Остаток дня прошел в хлопотах. Бросив свои мешки на лавки, отроки взяли топоры и пошли в лес за дровами для бани; в поварне повесили все котлы и стали варить кашу с солониной. Воеводы уже сидели в гриднице, с пивом, которое Эльга так предусмотрительно поставила, пока ей было нечем себя занять, закусывали вяленым мясом, салом, вареными яйцами – тем, что у нее нашлось в погребах. Эльга и Волица по очереди отлучались в поварню, но отроки просили княгиню не уходить: им не терпелось рассказать ей, как все было. Эльга слушала, подливая боярам пива и вина – которое сами же они привезли. Тородд пока остался в Киеве с братом, но приехали Зорян, Ведослав, Иверень и еще кое-кто из живущих выше по Днепру и дальше на север.
Бояре учили ее разбавлять вино водой в нужной мере, ибо сами за время пребывания в Греческом царстве эту меру уяснили. Эльга не ела и почти не пила; волнение и счастье заполняли ее целиком и не оставляли места даже для глотка разбавленного вина. Она не чувствовала вкуса: плесковский воевода, чудин Искусеви, учил ее разводить вино медовой водой с пахучими греческими приправами, говорил, что вкусно и согревает, и правда – было вкусно и согревало, но Эльге ударял в голову каждый звук голоса Мистины, каждый взгляд на его лицо заставлял ее вздрагивать от страстного восторга, и никакие иные впечатления сквозь это пробиться не могли. Сейчас его красота причиняла ей страдание. Она едва понимала, о чем вокруг говорят, зато впитывала его голос, казалось, не слухом, но всей кожей. Он тоже изменился за эти пять-шесть месяцев – как и она. Но этому Эльга не удивлялась. За море отправляются именно затем, чтобы вернуться не таким, каким уходил. И теперь за спокойствием его лица, казалось, повзрослевшего более, чем на минувшие полгода, она угадывала не просто новый опыт, но некий новый дух, который он принес из похода. До этого похода она все еще видела в Мистине того двадцатилетнего парня, каким впервые его узнала. А теперь в нем проглянул тот зрелый муж, каким он проживет остаток жизни.

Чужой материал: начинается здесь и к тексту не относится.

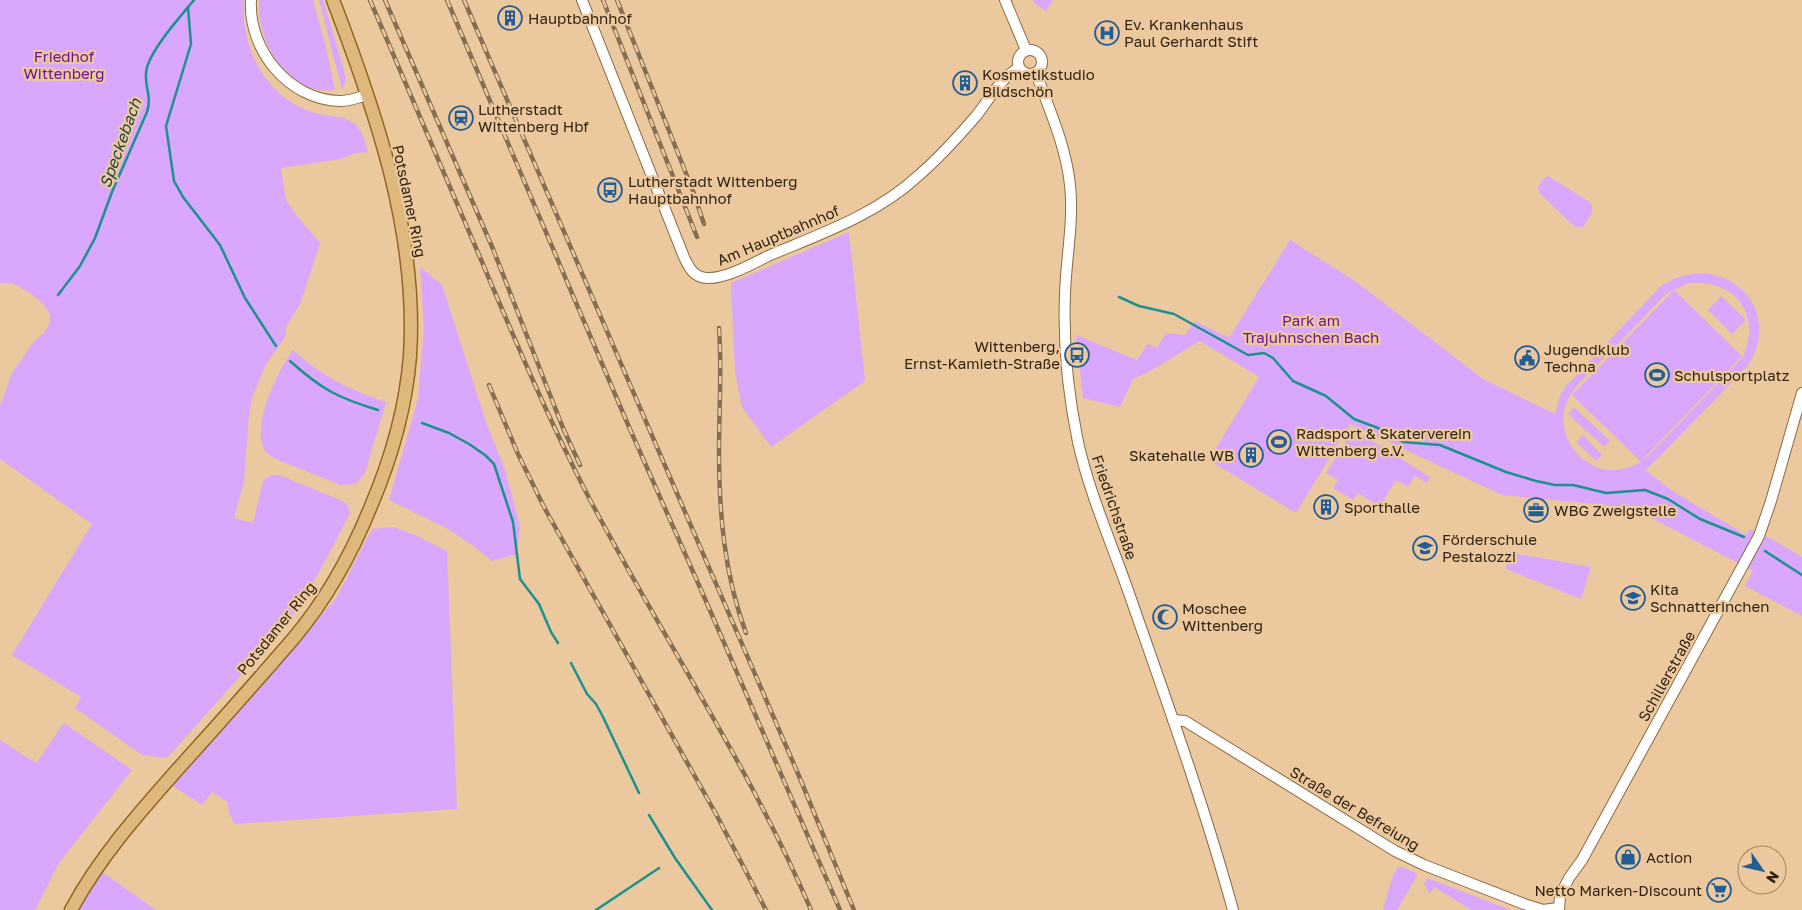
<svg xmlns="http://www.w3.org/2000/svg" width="1802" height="910" viewBox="0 0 1802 910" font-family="'Golos Text',sans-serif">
  <rect width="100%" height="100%" fill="#ecc89e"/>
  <g fill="#d9a7fb" fill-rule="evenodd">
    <path d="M0,0h244c-3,48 20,96 68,112 14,5 32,3 43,12 8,7 10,18 13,28l-13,1 -14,6 -60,9 5,32 10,15 24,28 -19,59 -15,25v9l-20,28 -14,34 -3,17 -5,67 -10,36 19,5 10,-42c5,-5 9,-7 16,-6l59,24 9,5 3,9 -29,56 -28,46 -26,31 -100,112 -25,-3 -67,-47 6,-11 -69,-42 80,-131 -92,-65v-53l12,-33 23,-33 9,-7 5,-8 1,-11 -7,-10 -14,-12 -17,-9h-12z"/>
    <path d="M259,0h54l12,43 10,47c-47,6 -79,-48 -76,-90z"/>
    <polygon points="319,0 323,0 345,74 346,80 342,90"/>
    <polygon points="1033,0 1053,0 1046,11 1034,3"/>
    <polygon points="1548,176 1585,199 1592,205 1592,213 1583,227 1575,227 1539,193 1538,187 1543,179"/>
    <polygon points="849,232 865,381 771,447 742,407 735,372 731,283"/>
    <path d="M1290,240l65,41 128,98 72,35 5,-18 6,-10 95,-100c60,-39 126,21 86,81l-93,95 -9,8 29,22 72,43 4,-6 20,9 32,19v59l-57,-30 8,-15 -115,-60 -34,-6 -102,-10 -152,-71 -54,89 -87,-53 50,-83 -59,-36 -53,32 -14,6 -13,28 -37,-9 -7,-63 61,25 11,-16 9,4 9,-15 19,2 10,-14 34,17zM1689,283c46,-4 73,31 54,74l-95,99 -7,5 101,-105 -68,-66 -102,105 69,67c-17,9 -37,12 -54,0 -20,-13 -30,-41 -19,-63 8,-15 22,-26 33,-38 22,-22 44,-45 66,-68z"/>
    <polygon points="420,267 442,285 486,422 505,470 520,526 517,554 492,561 472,545 448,529 389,500 418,399 424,327"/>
    <polygon points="1721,296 1746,320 1732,334 1708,310"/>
    <path d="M293,350c31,27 54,39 93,52l-21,71 -9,11 -15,1 -63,-25c-5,-3 -10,-5 -13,-9 -15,-24 13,-81 28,-101z"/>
    <polygon points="1574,407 1610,441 1604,447 1568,414"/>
    <polygon points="1353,429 1430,477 1427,483 1415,476 1408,487 1396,480 1380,506 1358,493 1353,500 1333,488 1338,480 1326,473"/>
    <polygon points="1583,435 1602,455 1596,461 1576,442"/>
    <polygon points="394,527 415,535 447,551 457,809 235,824 230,815 227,802 212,792 202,805 173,786 336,598 372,529"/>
    <polygon points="1508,552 1591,567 1581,599 1506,569"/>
    <polygon points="64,723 132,770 59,863 35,910 0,910 0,740 36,763"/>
    <polygon points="1398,867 1402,867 1416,873 1417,876 1397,910 1383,910 1393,875"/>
    <polygon points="102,872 156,910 79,910"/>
    <polygon points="1427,878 1511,910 1472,910 1434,887 1430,894 1424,885"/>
  </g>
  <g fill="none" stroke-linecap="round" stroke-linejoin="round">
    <g stroke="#1c928e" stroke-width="2.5">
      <polyline points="188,7 191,44 166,126 174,181 183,197 220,245 245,298 276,346"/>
      <path d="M58,295l22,-29 15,-28 17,-46 35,-80c5,-15 -2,-24 -1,-38 0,-20 35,-58 48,-74"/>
      <polyline points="1119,297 1139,306 1174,314 1248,355 1264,353 1273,358 1293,381 1326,396 1354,419 1378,428 1403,442 1440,445 1506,472 1536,481 1555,485 1573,485 1606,493 1645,490 1668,499 1700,519 1744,537"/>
      <path d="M290,361c31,28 48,37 88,49"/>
      <polyline points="422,423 449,433 469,444 485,455 494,464 513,522 520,579 539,604 551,632 558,643"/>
      <polyline points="1765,551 1802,575"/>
      <polyline points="571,663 587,694 596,704 603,717 639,793"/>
      <polyline points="649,815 675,858 712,910"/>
      <polyline points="596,910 659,868"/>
    </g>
    <g stroke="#8b6b43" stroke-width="12">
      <g id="minor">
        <path d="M251,0c-3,50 38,100 89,101 9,0 18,-3 26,-6"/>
        <path d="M582,0l102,257c5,11 10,21 24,21 17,1 44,-14 60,-22 52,-22 108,-41 150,-80 21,-18 40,-39 58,-60 13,-16 24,-38 43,-48"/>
        <polyline points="1005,0 1026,50"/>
        <circle cx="1030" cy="62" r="12"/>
        <path d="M1036,73c13,36 30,73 34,112 4,36 -4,73 -5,109 -2,49 3,100 13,148 12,54 35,104 53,157 36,103 73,206 102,311"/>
        <polyline points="1173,720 1185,721 1395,851 1424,865 1524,904 1543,910 1558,908"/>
        <polyline points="1559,910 1560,896 1569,878 1582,860 1611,807 1759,536 1771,501 1802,393"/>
      </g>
    </g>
    <g stroke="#946521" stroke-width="15">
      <path id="major" d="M71,910c28,-52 67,-96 106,-140 39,-43 78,-87 116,-131 33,-39 59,-86 78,-133 20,-47 35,-99 39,-150 8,-122 -34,-244 -77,-356"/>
    </g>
    <use href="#minor" stroke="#fff" stroke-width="10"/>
    <use href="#major" stroke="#dfb87e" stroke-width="12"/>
    <g stroke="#866e52" stroke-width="4.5">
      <g id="rail">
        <path d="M370,0c37,87 75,175 112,262 33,78 66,156 105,232 73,140 162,271 224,416"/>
        <polyline points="385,0 493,249 563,428 580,465"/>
        <polyline points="447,0 629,427 702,592 840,910"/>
        <polyline points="464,0 799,776 854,910"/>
        <polyline points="603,0 697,237"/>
        <polyline points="617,0 693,191 704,224"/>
        <path d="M719,328c3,41 0,81 0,122 0,62 5,124 27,183"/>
        <polyline points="489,385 518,454 545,509 716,814 766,910"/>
      </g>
    </g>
    <use href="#rail" stroke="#ecc89e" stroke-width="2.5" stroke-dasharray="8" stroke-linecap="butt"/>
  </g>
  <defs>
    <g id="building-ring" transform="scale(1.25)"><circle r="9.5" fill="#ecc89e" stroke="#245c94" stroke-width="1.5"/><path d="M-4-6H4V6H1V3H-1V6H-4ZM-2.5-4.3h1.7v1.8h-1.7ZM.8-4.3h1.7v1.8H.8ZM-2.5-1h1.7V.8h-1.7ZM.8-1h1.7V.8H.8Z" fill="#245c94"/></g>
    <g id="hospital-ring" transform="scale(1.25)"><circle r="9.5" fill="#ecc89e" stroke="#245c94" stroke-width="1.5"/><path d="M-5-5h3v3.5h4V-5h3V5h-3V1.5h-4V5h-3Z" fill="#245c94"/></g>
    <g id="station-ring" transform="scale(1.25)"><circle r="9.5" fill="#ecc89e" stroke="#245c94" stroke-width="1.5"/><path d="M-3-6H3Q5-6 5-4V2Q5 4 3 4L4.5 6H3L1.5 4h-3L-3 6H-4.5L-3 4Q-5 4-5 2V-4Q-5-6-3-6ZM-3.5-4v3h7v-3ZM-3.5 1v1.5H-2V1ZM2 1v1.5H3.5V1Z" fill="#245c94"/></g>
    <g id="bus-ring" transform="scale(1.25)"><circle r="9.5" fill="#ecc89e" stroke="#245c94" stroke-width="1.5"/><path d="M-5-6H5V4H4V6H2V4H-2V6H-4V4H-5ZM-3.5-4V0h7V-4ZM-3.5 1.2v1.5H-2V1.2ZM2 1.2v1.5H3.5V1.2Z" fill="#245c94"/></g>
    <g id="civic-ring" transform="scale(1.25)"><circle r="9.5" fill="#ecc89e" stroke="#245c94" stroke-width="1.5"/><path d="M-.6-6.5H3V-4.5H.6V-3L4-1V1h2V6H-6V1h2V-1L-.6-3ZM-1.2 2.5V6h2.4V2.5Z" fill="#245c94"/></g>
    <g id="stadium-ring" transform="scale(1.25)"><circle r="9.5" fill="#ecc89e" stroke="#245c94" stroke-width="1.5"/><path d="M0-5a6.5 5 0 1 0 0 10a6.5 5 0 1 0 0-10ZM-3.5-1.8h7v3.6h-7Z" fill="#245c94"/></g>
    <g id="office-ring" transform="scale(1.25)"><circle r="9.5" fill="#ecc89e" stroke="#245c94" stroke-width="1.5"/><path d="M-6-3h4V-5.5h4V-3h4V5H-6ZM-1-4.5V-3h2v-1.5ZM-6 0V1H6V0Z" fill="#245c94"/></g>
    <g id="school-ring" transform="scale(1.25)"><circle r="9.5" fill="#ecc89e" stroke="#245c94" stroke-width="1.5"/><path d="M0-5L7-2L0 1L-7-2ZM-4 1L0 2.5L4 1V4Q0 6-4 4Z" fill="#245c94"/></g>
    <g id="mosque-ring" transform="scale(1.25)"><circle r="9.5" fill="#ecc89e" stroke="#245c94" stroke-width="1.5"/><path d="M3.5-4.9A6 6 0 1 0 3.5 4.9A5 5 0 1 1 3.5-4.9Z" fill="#245c94"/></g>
    <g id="shop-ring" transform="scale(1.25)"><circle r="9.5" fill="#ecc89e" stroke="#245c94" stroke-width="1.5"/><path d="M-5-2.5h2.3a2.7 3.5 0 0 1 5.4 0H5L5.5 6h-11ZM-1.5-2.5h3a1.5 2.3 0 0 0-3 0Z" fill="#245c94"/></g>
    <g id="supermarket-ring" transform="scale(1.25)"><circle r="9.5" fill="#ecc89e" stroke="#245c94" stroke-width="1.5"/><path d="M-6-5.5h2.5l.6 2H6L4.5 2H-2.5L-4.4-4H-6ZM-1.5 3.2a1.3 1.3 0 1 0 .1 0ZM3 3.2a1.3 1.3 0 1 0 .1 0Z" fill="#245c94"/></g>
  </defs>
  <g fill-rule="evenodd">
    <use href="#building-ring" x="510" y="18"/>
    <use href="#hospital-ring" x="1107" y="33"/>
    <use href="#building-ring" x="965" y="83"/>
    <use href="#station-ring" x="461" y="118"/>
    <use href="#bus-ring" x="610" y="190"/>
    <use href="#bus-ring" x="1077" y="355"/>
    <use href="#civic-ring" x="1527" y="358"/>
    <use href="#stadium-ring" x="1657" y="375"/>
    <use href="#stadium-ring" x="1279" y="442"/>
    <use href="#building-ring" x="1251" y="455"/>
    <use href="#building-ring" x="1326" y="507"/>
    <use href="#office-ring" x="1536" y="510"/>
    <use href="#school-ring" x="1425" y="548"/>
    <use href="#school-ring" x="1633" y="598"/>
    <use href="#mosque-ring" x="1165" y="617"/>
    <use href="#shop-ring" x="1628" y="857"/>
    <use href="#supermarket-ring" x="1719" y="890"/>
  </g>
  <g text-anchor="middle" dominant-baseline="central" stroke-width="4.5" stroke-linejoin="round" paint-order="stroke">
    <g font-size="15" fill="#312413" stroke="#ecc89e" text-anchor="start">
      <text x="528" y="18">Hauptbahnhof</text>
      <text x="1124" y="24">Ev. Krankenhaus<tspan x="1124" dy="17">Paul Gerhardt Stift</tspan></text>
      <text x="982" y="74">Kosmetikstudio<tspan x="982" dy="17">Bildschön</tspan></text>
      <text x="478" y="109">Lutherstadt<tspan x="478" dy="17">Wittenberg Hbf</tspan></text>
      <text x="628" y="181">Lutherstadt Wittenberg<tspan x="628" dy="17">Hauptbahnhof</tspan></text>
      <text x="1060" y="346" text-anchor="end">Wittenberg,<tspan x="1060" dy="17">Ernst-Kamieth-Straße</tspan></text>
      <text x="1544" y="349">Jugendklub<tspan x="1544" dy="17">Techna</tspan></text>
      <text x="1674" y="375">Schulsportplatz</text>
      <text x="1296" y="433">Radsport &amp; Skaterverein<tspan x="1296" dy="17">Wittenberg e.V.</tspan></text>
      <text x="1234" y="455" text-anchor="end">Skatehalle WB</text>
      <text x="1344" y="507">Sporthalle</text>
      <text x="1554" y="510">WBG Zweigstelle</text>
      <text x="1442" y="539">Förderschule<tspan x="1442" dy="17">Pestalozzi</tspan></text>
      <text x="1650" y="589">Kita<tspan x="1650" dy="17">Schnatterinchen</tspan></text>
      <text x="1182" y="608">Moschee<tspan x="1182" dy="17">Wittenberg</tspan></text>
      <text x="1646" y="857">Action</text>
      <text x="1702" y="890" text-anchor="end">Netto Marken-Discount</text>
    </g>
    <g font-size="15" fill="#6d1596" stroke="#ecc89e">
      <text x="64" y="56">Friedhof<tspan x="64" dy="17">Wittenberg</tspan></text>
      <text x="1311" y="320">Park am<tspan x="1311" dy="17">Trajuhnschen Bach</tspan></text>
    </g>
    <g font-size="15" fill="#312413" stroke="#ecc89e">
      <text transform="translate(410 201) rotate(78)">Potsdamer Ring</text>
      <text transform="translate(778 235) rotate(-23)">Am Hauptbahnhof</text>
      <text transform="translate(1115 507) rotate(71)">Friedrichstraße</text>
      <text transform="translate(276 628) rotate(-51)">Potsdamer Ring</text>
      <text transform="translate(1666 676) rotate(-61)">Schillerstraße</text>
      <text transform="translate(1355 808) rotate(31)">Straße der Befreiung</text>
    </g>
    <g font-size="16" font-style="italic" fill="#274745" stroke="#ecc89e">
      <text transform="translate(120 143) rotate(-70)">Speckebach</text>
    </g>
  </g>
  <g transform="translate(1762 870) rotate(124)"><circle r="24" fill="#ecc89e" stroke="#a18666"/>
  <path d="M0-4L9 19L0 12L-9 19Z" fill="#245c94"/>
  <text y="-8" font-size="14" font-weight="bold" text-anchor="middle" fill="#312413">N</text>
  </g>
</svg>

Тянуло подойти, прикоснуться к нему, ощутить пальцами шероховатую шерсть его синего кафтана и тепло его плеча. Понять, в чем он изменился, а в чем остался прежним. По привычке думать об Ингваре она мысленно поставила их рядом и вдруг осознала: побратим мужа давно уже приобрел в ее жизни не меньшую важность и вес, чем сам муж. Она ждала их обоих одинаково. И когда возвращение мужа так обмануло ее надежды, ожидание этого, второго, стало вдвое сильнее.
И вот он здесь. Но она не могла подойти к нему у всех на глазах и сосредоточилась на том, чтобы вести себя как обычно. Радость ее и волнение сейчас никого не удивят. Она слушала, задавала вопросы, удивлялась, смеялась, если ее хотели рассмешить. Она понимала, что ей рассказывают про дивные дива: про битву в Босфоре, про добычу из Вифинии, про горный монастырь, про чудеса Ираклии и других греческих городов. Но все это откладывалось лишь в дальнем уголке ее сознания, как припас в погребе, который понадобится как-нибудь потом. И, постоянно встречая взгляд Мистины, она понимала: он тоже думает совсем не о том, о чем сам же сейчас говорит.